- Work task
Only the lines from the one containing "lanjutan dugaan korupsi" through the last line of the material should be copied, exactly as written and without pictures.

---+---

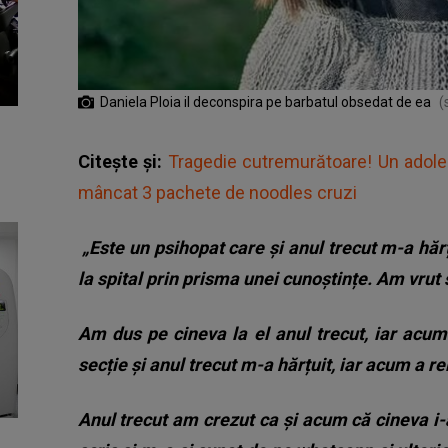
Daniela Ploia il deconspira pe barbatul obsedat de ea
(
Citește și:
Tragedie cutremurătoare! Un adole
mâncat 3 pachete de noodles cruzi
„Este un psihopat care și anul trecut m-a hăr
la spital prin prisma unei cunoștințe. Am vrut
Am dus pe cineva la el anul trecut, iar acum
secție și anul trecut m-a hărțuit, iar acum a re
Anul trecut am crezut ca și acum că cineva i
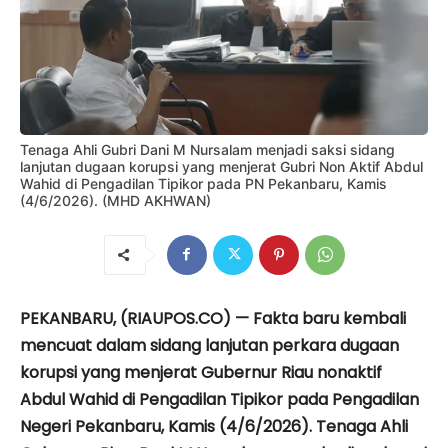
Tenaga Ahli Gubri Dani M Nursalam menjadi saksi sidang
lanjutan dugaan korupsi yang menjerat Gubri Non Aktif Abdul
Wahid di Pengadilan Tipikor pada PN Pekanbaru, Kamis
(4/6/2026). (MHD AKHWAN)
PEKANBARU, (RIAUPOS.CO) — Fakta baru kembali
mencuat dalam sidang lanjutan perkara dugaan
korupsi yang menjerat Gubernur Riau nonaktif
Abdul Wahid di Pengadilan Tipikor pada Pengadilan
Negeri Pekanbaru, Kamis (4/6/2026). Tenaga Ahli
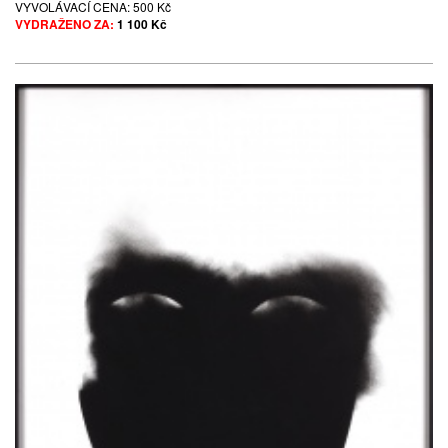
VYVOLÁVACÍ CENA:
500 Kč
VYDRAŽENO ZA:
1 100 Kč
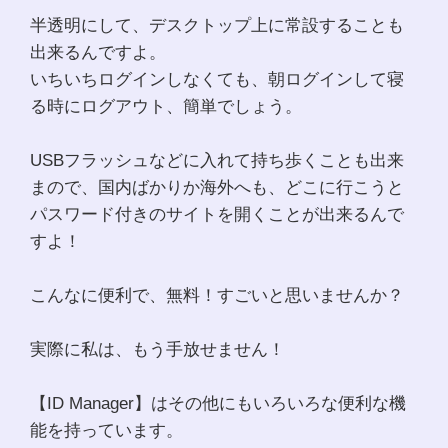
半透明にして、デスクトップ上に常設することも
出来るんですよ。
いちいちログインしなくても、朝ログインして寝
る時にログアウト、簡単でしょう。
USBフラッシュなどに入れて持ち歩くことも出来
まので、国内ばかりか海外へも、どこに行こうと
パスワード付きのサイトを開くことが出来るんで
すよ！
こんなに便利で、無料！すごいと思いませんか？
実際に私は、もう手放せません！
【ID Manager】はその他にもいろいろな便利な機
能を持っています。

---+---

- The answer
lanjutan dugaan korupsi yang menjerat Gubri Non Aktif Abdul
Wahid di Pengadilan Tipikor pada PN Pekanbaru, Kamis
(4/6/2026). (MHD AKHWAN)
PEKANBARU, (RIAUPOS.CO) — Fakta baru kembali
mencuat dalam sidang lanjutan perkara dugaan
korupsi yang menjerat Gubernur Riau nonaktif
Abdul Wahid di Pengadilan Tipikor pada Pengadilan
Negeri Pekanbaru, Kamis (4/6/2026). Tenaga Ahli
VYVOLÁVACÍ CENA:
500 Kč
VYDRAŽENO ZA:
1 100 Kč
半透明にして、デスクトップ上に常設することも
出来るんですよ。
いちいちログインしなくても、朝ログインして寝
る時にログアウト、簡単でしょう。
USBフラッシュなどに入れて持ち歩くことも出来
まので、国内ばかりか海外へも、どこに行こうと
パスワード付きのサイトを開くことが出来るんで
すよ！
こんなに便利で、無料！すごいと思いませんか？
実際に私は、もう手放せません！
【ID Manager】はその他にもいろいろな便利な機
能を持っています。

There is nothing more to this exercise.